What You've Learned¶
Congratulations! You've mastered:
✅ Memory configuration - Storing conversation state
✅ Conversational flows - Multi-turn interactions
✅ ChatMessage type - Domain-specific data types
✅ Token management - Controlling context window usage
✅ Web interface - Using qtype serve for chat applications
Compare: Complete vs Conversational Interfaces¶
| Feature | Complete Interface | Conversational Interface |
|---|---|---|
| Interface | Complete (default) |
Conversational (explicit) |
| Memory | None | chat_memory configuration |
| Variable Types | text (primitive) |
ChatMessage (domain type) |
| Testing | qtype run (command line) |
qtype serve (web UI) |
| Use Case | One-off questions | Multi-turn conversations |
Next Steps¶
Reference the complete example:
hello_world_chat.qtype.yaml- Full working example
Learn more:
- Memory Concept - Advanced memory strategies
- ChatMessage Reference - Full type specification
- Flow Interfaces - Complete vs Conversational
Common Questions¶
Q: Why do I need ChatMessage instead of text?

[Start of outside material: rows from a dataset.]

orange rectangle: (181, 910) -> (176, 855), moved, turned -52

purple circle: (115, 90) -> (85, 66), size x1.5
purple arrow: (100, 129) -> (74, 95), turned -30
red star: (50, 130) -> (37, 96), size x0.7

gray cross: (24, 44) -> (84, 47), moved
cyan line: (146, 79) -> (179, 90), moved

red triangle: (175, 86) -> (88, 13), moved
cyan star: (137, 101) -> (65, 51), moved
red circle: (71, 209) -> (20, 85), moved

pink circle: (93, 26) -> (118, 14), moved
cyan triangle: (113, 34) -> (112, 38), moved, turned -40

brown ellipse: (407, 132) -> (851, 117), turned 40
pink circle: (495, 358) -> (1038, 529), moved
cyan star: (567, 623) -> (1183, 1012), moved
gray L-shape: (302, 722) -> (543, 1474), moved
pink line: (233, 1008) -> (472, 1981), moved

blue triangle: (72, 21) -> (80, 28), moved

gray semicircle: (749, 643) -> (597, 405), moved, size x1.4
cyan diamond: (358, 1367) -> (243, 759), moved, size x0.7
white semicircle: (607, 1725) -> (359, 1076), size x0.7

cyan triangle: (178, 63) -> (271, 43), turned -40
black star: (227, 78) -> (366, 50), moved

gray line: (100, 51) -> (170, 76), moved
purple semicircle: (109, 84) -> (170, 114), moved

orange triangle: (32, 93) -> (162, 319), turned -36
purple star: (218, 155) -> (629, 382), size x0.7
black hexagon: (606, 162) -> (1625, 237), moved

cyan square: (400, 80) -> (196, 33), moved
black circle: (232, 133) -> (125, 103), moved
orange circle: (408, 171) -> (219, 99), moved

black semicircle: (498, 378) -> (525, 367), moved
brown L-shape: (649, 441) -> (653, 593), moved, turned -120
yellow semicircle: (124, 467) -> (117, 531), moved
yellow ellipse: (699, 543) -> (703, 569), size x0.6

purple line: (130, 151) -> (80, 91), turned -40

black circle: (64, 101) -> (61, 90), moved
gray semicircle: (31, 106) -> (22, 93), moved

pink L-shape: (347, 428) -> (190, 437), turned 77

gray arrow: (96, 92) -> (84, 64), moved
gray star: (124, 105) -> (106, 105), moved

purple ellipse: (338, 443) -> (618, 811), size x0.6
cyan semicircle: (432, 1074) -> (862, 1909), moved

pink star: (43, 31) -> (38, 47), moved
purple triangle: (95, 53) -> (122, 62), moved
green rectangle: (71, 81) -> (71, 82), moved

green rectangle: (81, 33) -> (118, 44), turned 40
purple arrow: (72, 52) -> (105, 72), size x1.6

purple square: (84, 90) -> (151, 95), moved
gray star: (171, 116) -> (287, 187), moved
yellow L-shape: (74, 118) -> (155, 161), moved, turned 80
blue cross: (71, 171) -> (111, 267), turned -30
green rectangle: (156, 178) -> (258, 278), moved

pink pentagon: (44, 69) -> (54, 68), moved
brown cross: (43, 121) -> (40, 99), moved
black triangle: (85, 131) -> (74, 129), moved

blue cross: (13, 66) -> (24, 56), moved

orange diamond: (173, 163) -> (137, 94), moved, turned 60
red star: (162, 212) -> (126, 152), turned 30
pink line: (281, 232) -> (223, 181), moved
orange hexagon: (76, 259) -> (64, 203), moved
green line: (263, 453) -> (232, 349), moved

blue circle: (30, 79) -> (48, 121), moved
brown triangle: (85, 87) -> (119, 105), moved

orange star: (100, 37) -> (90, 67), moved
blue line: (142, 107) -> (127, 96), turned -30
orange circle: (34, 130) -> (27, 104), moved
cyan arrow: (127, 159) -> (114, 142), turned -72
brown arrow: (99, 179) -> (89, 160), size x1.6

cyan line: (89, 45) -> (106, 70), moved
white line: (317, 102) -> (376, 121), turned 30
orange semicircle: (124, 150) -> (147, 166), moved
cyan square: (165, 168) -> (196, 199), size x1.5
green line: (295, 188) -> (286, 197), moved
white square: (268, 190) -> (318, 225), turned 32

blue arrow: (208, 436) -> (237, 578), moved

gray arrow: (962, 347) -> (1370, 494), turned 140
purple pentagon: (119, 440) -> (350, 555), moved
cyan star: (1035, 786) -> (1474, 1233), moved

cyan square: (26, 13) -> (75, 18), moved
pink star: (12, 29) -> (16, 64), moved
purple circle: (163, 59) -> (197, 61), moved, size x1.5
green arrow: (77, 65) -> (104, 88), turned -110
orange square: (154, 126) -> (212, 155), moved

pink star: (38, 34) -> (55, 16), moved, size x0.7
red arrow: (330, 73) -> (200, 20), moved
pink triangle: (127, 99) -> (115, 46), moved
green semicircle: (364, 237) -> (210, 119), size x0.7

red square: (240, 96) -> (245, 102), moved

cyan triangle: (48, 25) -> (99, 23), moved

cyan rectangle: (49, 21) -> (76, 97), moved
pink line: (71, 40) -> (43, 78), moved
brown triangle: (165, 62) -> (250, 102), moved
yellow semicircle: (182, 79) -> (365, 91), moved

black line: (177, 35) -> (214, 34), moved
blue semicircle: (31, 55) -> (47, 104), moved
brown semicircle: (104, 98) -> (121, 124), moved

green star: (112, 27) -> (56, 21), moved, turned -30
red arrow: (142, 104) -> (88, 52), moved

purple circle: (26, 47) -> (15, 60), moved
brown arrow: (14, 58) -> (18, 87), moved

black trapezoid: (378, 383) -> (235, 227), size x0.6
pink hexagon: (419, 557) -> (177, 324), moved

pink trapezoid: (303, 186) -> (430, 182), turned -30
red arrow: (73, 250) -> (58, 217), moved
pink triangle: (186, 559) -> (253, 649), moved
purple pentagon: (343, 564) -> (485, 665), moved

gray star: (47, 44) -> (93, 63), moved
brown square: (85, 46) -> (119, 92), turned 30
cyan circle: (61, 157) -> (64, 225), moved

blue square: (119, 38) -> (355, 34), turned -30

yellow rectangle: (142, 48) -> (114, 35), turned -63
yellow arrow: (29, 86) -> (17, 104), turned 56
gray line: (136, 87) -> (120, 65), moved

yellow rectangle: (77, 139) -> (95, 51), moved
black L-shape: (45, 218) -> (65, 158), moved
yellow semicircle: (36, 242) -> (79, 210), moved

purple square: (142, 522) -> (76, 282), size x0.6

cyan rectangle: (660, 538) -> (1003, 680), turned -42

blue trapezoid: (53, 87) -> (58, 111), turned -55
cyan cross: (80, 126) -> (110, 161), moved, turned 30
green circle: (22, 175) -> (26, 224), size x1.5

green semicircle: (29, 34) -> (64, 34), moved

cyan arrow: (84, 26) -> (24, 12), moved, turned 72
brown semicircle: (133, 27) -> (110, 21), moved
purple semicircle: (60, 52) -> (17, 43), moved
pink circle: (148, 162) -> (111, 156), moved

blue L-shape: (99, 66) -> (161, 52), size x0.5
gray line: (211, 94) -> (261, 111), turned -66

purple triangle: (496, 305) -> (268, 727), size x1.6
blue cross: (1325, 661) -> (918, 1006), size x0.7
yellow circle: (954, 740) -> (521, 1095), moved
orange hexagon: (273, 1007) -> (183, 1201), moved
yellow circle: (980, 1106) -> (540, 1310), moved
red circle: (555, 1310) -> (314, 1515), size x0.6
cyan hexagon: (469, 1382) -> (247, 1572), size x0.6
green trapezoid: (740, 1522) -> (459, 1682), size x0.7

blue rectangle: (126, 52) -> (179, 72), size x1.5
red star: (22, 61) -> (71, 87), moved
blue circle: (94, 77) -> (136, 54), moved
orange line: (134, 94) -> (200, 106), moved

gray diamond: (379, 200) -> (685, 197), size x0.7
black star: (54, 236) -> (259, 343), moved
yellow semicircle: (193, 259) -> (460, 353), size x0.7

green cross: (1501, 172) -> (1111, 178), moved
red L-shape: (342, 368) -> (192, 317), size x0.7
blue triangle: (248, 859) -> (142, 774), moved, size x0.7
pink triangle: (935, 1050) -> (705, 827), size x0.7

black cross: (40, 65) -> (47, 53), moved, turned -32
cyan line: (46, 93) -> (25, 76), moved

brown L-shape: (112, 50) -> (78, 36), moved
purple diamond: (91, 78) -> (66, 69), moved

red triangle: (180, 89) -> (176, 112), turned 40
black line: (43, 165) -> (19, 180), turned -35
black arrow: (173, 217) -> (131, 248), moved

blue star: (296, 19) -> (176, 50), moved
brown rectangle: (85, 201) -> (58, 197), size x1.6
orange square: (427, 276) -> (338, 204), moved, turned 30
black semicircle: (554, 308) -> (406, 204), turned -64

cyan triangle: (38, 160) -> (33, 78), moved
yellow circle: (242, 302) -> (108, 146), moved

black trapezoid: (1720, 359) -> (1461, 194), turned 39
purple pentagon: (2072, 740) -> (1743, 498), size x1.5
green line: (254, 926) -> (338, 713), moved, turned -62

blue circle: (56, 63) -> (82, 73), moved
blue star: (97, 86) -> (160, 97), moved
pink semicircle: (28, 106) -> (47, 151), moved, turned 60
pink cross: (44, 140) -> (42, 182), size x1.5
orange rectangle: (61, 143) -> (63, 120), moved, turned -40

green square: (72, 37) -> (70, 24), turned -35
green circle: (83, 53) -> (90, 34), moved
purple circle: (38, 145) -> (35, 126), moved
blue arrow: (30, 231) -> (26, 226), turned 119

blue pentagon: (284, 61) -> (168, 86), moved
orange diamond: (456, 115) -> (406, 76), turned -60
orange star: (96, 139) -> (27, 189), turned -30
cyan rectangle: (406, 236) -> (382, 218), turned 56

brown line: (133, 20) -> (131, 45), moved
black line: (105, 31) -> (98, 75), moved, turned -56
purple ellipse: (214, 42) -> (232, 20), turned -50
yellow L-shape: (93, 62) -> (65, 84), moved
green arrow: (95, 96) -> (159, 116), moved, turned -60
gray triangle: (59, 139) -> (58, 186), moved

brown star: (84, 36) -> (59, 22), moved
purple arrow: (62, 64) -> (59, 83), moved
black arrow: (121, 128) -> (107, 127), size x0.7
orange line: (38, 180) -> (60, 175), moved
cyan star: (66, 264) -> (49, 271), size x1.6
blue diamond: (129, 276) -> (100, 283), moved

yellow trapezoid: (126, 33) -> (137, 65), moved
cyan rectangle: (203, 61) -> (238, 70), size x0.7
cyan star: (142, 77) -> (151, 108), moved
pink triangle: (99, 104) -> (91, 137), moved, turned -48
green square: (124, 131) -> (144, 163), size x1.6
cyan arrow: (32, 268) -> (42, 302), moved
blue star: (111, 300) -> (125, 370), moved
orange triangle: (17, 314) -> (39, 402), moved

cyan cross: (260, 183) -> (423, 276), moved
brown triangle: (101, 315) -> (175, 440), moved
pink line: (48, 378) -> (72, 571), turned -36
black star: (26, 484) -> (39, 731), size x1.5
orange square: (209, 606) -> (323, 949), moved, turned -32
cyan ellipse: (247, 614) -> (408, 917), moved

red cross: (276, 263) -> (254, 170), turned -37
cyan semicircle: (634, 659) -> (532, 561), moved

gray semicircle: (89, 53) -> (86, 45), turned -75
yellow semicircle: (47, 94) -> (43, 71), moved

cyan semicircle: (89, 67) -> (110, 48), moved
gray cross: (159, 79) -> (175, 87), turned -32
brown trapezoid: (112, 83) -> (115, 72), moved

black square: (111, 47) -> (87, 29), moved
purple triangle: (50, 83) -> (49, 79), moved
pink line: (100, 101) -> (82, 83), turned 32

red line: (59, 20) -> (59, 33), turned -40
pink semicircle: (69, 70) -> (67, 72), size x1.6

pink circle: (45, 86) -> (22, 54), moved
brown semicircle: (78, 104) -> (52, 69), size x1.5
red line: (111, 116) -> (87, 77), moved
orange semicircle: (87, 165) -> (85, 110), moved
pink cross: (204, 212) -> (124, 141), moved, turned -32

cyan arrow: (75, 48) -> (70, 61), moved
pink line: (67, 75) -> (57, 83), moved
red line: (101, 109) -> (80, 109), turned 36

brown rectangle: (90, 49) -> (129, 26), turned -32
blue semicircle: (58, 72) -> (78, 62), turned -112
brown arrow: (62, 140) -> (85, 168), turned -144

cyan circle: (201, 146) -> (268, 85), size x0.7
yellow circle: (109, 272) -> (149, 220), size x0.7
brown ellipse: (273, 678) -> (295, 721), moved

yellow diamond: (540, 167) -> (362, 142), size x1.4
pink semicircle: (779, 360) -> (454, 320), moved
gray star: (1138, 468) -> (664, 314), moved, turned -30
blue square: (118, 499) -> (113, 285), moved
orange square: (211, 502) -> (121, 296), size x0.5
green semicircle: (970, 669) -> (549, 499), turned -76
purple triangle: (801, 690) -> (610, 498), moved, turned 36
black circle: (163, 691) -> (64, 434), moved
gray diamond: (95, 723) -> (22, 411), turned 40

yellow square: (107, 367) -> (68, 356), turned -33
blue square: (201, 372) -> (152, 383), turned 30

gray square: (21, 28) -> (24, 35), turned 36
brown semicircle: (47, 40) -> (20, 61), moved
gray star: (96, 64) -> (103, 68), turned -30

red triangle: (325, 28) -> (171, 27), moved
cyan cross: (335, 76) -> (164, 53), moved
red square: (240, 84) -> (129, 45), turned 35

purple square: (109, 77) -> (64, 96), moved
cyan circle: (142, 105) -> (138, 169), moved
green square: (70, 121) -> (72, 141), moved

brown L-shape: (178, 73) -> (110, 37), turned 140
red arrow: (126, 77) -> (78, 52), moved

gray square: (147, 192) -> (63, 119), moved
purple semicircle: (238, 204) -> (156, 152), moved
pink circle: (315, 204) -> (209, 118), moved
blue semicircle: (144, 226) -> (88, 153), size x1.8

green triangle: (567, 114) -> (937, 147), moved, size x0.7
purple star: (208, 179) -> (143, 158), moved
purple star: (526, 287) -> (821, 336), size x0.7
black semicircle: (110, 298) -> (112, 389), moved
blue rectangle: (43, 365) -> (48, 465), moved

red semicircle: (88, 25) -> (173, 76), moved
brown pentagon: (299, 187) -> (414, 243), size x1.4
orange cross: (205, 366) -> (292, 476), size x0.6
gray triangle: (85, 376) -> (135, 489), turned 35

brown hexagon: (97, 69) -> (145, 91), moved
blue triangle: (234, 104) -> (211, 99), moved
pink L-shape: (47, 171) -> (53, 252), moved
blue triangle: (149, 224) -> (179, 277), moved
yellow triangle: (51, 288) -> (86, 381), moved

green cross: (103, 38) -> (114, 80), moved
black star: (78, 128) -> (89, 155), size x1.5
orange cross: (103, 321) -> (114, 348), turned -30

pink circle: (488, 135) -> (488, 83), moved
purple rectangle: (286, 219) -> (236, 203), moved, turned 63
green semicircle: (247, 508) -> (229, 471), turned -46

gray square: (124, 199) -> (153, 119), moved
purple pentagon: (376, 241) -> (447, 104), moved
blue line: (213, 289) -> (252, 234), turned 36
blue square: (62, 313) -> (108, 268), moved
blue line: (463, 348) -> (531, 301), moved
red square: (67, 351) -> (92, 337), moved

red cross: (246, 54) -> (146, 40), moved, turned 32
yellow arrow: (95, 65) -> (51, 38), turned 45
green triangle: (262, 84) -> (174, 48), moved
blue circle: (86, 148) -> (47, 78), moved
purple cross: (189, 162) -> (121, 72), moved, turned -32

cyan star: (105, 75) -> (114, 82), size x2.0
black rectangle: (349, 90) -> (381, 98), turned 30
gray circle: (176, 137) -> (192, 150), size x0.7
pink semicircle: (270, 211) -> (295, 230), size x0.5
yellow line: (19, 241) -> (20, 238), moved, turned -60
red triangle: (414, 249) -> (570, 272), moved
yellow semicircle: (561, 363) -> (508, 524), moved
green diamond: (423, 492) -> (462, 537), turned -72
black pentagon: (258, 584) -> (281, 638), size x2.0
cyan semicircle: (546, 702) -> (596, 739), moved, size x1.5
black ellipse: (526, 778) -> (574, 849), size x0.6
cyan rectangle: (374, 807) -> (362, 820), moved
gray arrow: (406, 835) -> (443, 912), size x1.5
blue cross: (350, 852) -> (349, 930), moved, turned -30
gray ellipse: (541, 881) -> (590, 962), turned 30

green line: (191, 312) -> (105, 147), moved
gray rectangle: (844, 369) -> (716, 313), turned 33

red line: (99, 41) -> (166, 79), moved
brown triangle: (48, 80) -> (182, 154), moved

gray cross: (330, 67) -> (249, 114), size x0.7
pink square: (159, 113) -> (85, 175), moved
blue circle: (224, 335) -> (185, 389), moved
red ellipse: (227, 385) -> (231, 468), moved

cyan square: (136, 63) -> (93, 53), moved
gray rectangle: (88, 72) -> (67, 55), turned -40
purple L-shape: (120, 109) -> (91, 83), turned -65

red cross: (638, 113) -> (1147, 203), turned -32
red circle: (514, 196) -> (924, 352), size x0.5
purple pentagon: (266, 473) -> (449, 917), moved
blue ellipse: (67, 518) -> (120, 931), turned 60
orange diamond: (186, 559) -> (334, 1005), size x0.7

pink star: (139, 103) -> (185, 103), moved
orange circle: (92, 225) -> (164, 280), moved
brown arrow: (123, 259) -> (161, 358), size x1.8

A: ChatMessage includes metadata (role, attachments) that QType uses to properly format conversation history for the LLM. The text type is for simple strings without this context.
Q: Can I have multiple memory configurations?
A: Yes! You can define multiple memories in the memories: section and reference different ones in different flows or steps.
Q: Can I use memory with the Complete interface?
A: No - memory only works with Conversational interface. Complete flows are stateless by design. If you need to remember information between requests, you must use the Conversational interface.
Q: When should I use Complete vs Conversational?
A: Use Complete for independent requests (data transformation, single questions, API-like behavior). Use Conversational when you need context from previous interactions (chatbots, assistants, multi-step conversations).
Q: How do I clear memory during a conversation?
A: Currently, you need to start a new session (refresh the page in the UI). Programmatic memory clearing is planned for a future release.